Kai let the time slip by, days and weeks and months.

He was sure that if he waited long enough, if he pushed it all down, pushed past the anger and the agony, that eventually his cracks would begin to heal.

That eventually his sharp edges and stabbing, broken shards would stop threatening to tear through his skin.

It did get easier over time. Easier to not cry through the night, to put on a fake smile and pretend that he was moving forward. Easier to hide it.

A handful of blind dates and hookups convinced all of his friends that he really was past it. They couldn’t see the web of cracks spreading under his skin, chipping pieces of him away bit by bit.
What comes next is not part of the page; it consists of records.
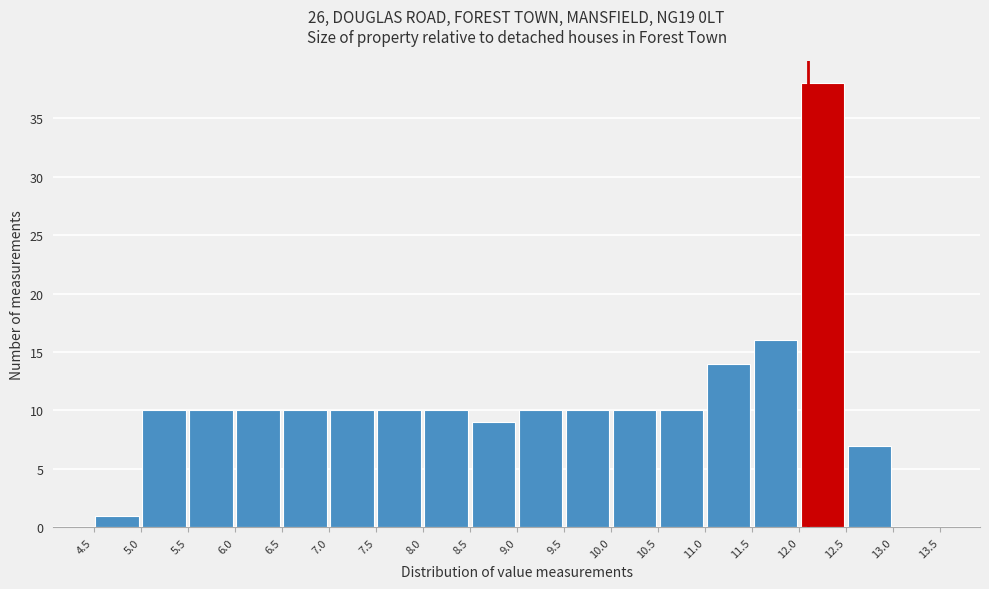

Reading left to right, list every bar in this chart as the range it spans on the x-axis followed by its height. The values are not printed on the chart, so give them approximately, as read against the axis.

4.5 to 5.0: 1
5.0 to 5.5: 10
5.5 to 6.0: 10
6.0 to 6.5: 10
6.5 to 7.0: 10
7.0 to 7.5: 10
7.5 to 8.0: 10
8.0 to 8.5: 10
8.5 to 9.0: 9
9.0 to 9.5: 10
9.5 to 10.0: 10
10.0 to 10.5: 10
10.5 to 11.0: 10
11.0 to 11.5: 14
11.5 to 12.0: 16
12.0 to 12.5: 38
12.5 to 13.0: 7
13.0 to 13.5: 0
Over time, the messages from Nicholas stopped coming.

It hit Kai one day, like he’d walked into a brick wall.

The seed of doubt that had been there since that terrible night, the seed that whispered of regret, it seemed to finally grow roots, to latch itself into place permanently.

Nicholas had stopped trying, but Kai’s grief and rage were still there.

Still going strong. He couldn’t bring himself to let go of them, because suddenly they were all he had left of the man he loved.